Aynı bağlamda Azerbaycanlı askeri uzman Agil Rüstemzade Polonya Radyosu'na verdiği demeçte, Azerbaycan ordusunun Rusya ile askeri çatışma senaryolarını çoktan çalıştığını söyledi. Rüstemzade’ye göre Rusya, dağlık arazi nedeniyle ülkesinin topraklarına büyük kuvvetler konuşlandıramayacak, ancak petrol sahalarına füze atabilecek. Ancak, ‘Ukrayna cephesinde Ruslar için kitle imha silahları kesinlikle gerekli’ olduğundan, askeri tırmanış riskini görmüyor.

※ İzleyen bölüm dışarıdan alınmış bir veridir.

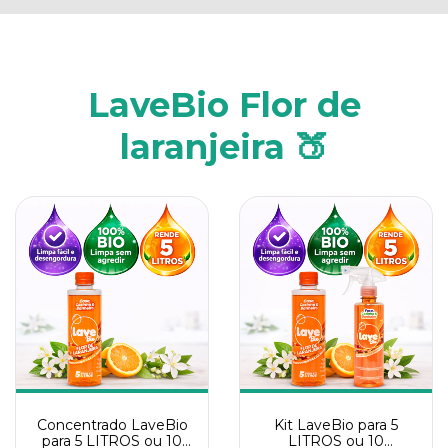
LaveBio Flor de
laranjeira 🍑
Concentrado LaveBio
Kit LaveBio para 5
para 5 LITROS ou 10
LITROS ou 10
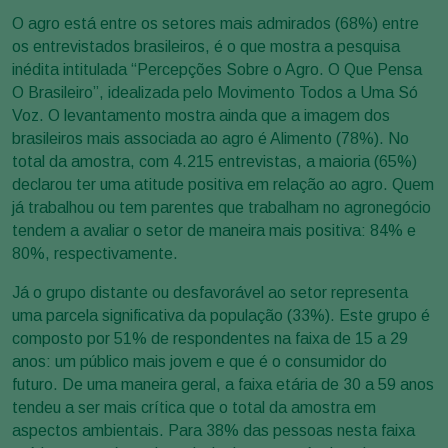
O agro está entre os setores mais admirados (68%) entre
os entrevistados brasileiros, é o que mostra a pesquisa
inédita intitulada “Percepções Sobre o Agro. O Que Pensa
O Brasileiro”, idealizada pelo Movimento Todos a Uma Só
Voz. O levantamento mostra ainda que a imagem dos
brasileiros mais associada ao agro é Alimento (78%). No
total da amostra, com 4.215 entrevistas, a maioria (65%)
declarou ter uma atitude positiva em relação ao agro. Quem
já trabalhou ou tem parentes que trabalham no agronegócio
tendem a avaliar o setor de maneira mais positiva: 84% e
80%, respectivamente.
Já o grupo distante ou desfavorável ao setor representa
uma parcela significativa da população (33%). Este grupo é
composto por 51% de respondentes na faixa de 15 a 29
anos: um público mais jovem e que é o consumidor do
futuro. De uma maneira geral, a faixa etária de 30 a 59 anos
tendeu a ser mais crítica que o total da amostra em
aspectos ambientais. Para 38% das pessoas nesta faixa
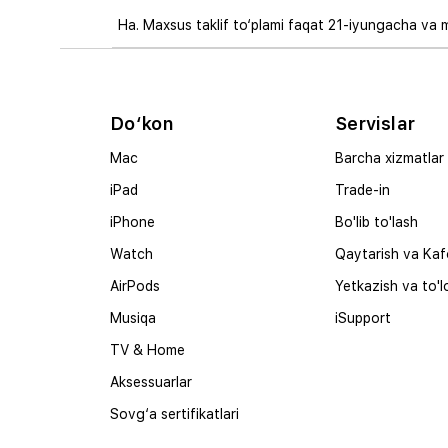
Ha. Maxsus taklif to‘plami faqat 21-iyungacha va 
Do‘kon
Servislar
Mac
Barcha xizmatlar
iPad
Trade-in
iPhone
Bo'lib to'lash
Watch
Qaytarish va Kaf
AirPods
Yetkazish va to'l
Musiqa
iSupport
TV & Home
Aksessuarlar
Sovg‘a sertifikatlari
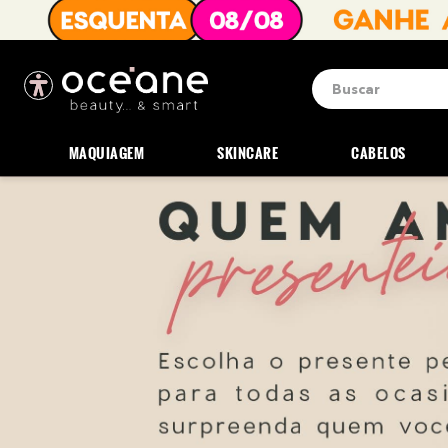
Buscar
Termos mais b
1
º
blush
MAQUIAGEM
SKINCARE
CABELOS
2
º
corretivo
3
º
base
4
º
mini
5
º
contorno
6
º
iluminador
7
º
necessaire
8
º
pó
9
º
paleta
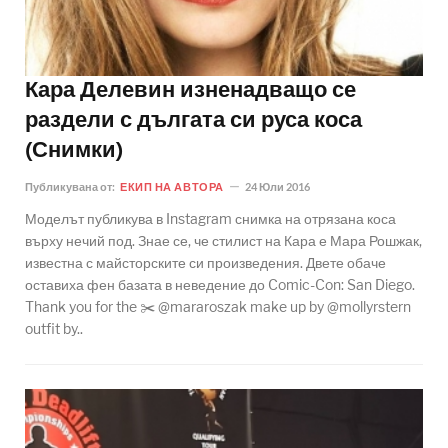
Кара Делевин изненадващо се
раздели с дългата си руса коса
(Снимки)
Публикувана от:
ЕКИП НА АВТОРА
24 Юли 2016
Моделът публикува в Instagram снимка на отрязана коса
върху нечий под. Знае се, че стилист на Кара е Мара Рошжак,
известна с майсторските си произведения. Двете обаче
оставиха фен базата в неведение до Comic-Con: San Diego.
Thank you for the ✂️ @mararoszak make up by @mollyrstern
outfit by..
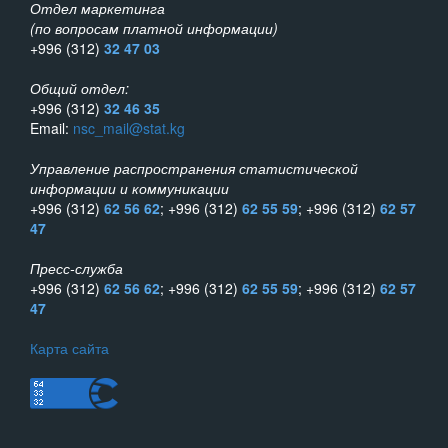
Отдел маркетинга
(по вопросам платной информации)
+996 (312)
32 47 03
Общий отдел:
+996 (312)
32 46 35
Email:
nsc_mail@stat.kg
Управление распространения статистической
информации и коммуникации
+996 (312)
62 56 62
; +996 (312)
62 55 59
; +996 (312)
62 57
47
Пресс-служба
+996 (312)
62 56 62
; +996 (312)
62 55 59
; +996 (312)
62 57
47
Карта сайта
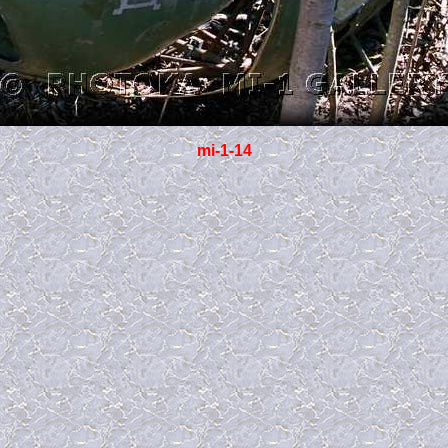
mi-1-14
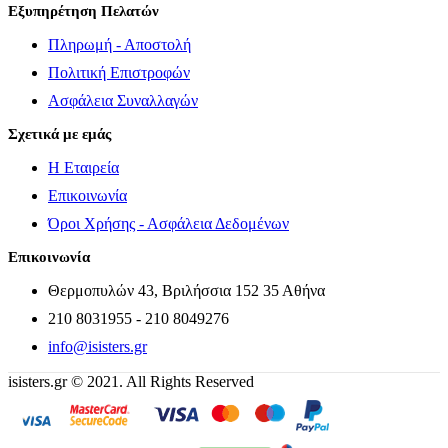
Εξυπηρέτηση Πελατών
Πληρωμή - Αποστολή
Πολιτική Επιστροφών
Ασφάλεια Συναλλαγών
Σχετικά με εμάς
Η Εταιρεία
Επικοινωνία
Όροι Χρήσης - Ασφάλεια Δεδομένων
Επικοινωνία
Θερμοπυλών 43, Βριλήσσια 152 35 Αθήνα
210 8031955 - 210 8049276
info@isisters.gr
isisters.gr © 2021. All Rights Reserved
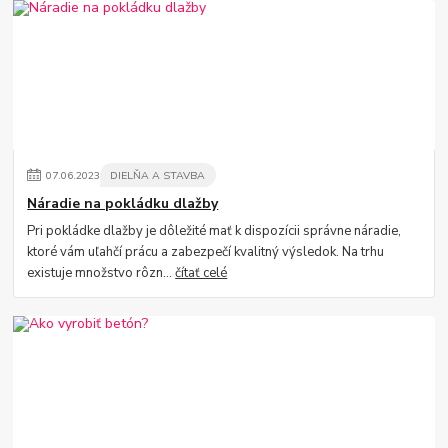
07
.
06
.
2023
DIELŇA A STAVBA
Náradie na pokládku dlažby
Pri pokládke dlažby je dôležité mať k dispozícii správne náradie,
ktoré vám uľahčí prácu a zabezpečí kvalitný výsledok. Na trhu
existuje množstvo rôzn...
čítať celé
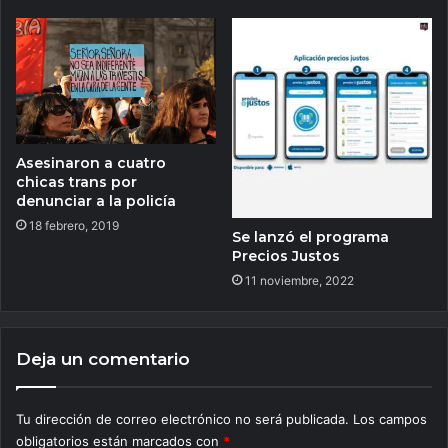
Asesinaron a cuatro
chicas trans por
denunciar a la policía
18 febrero, 2019
Se lanzó el programa
Precios Justos
11 noviembre, 2022
Deja un comentario
Tu dirección de correo electrónico no será publicada.
Los campos
obligatorios están marcados con
*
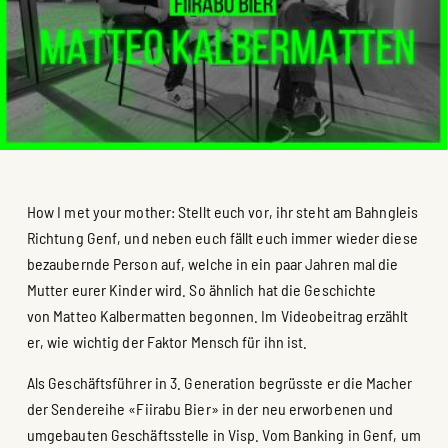
How I met your mother: Stellt euch vor, ihr steht am Bahngleis
Richtung Genf, und neben euch fällt euch immer wieder diese
bezaubernde Person auf, welche in ein paar Jahren mal die
Mutter eurer Kinder wird. So ähnlich hat die Geschichte
von Matteo Kalbermatten begonnen. Im Videobeitrag erzählt
er, wie wichtig der Faktor Mensch für ihn ist.
Als Geschäftsführer in 3. Generation begrüsste er die Macher
der Sendereihe «Fiirabu Bier» in der neu erworbenen und
umgebauten Geschäftsstelle in Visp. Vom Banking in Genf, um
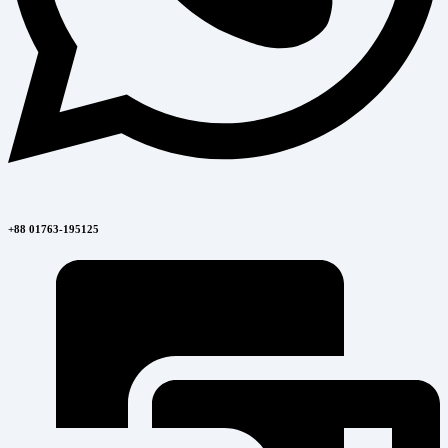
+88 01763-195125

Buna karşılık emekli Albay Anatoly Matviychuk askeri bir çatışmayı ihtimal dışı bıraktı. Matviychuk, “Türkler, Aliyev'in Rusya ile doğrudan bir çatışmaya girmesine izin vermeyecektir, çünkü bu hemen Karadeniz bölgesine ve Türkiye yönüne uzanacaktır” dedi.

Uzmanların çoğu daha büyük bir kötüleşme potansiyelini hafife alıyor. Ancak uzmanlara göre buradaki en önemli şey, mevcut gerilimin bölgedeki yeni güç dengesinin bir göstergesi olması.

Washington'daki Kennan Enstitüsü'nde uzman olan Maxim Trudolyubov, “Bakü'nün Moskova'ya meydan okumaya istekli olması, Azerbaycan'ın kendisini daha bağımsız bir oyuncu olarak konumlandırmasıyla birlikte bölgesel güç dengesinde bir değişime işaret ediyor. Bakü artık uysal bir küçük ortak rolünü oynamaya istekli değil. Bu, dış politika yapıcılar için Moskova'nın kırılganlıklarını vurgulayan ve bölgesel güçlerin onun etkisine nasıl meydan okumaya başladığını gösteren çok önemli bir hikâye” değerlendirmesinde bulundu.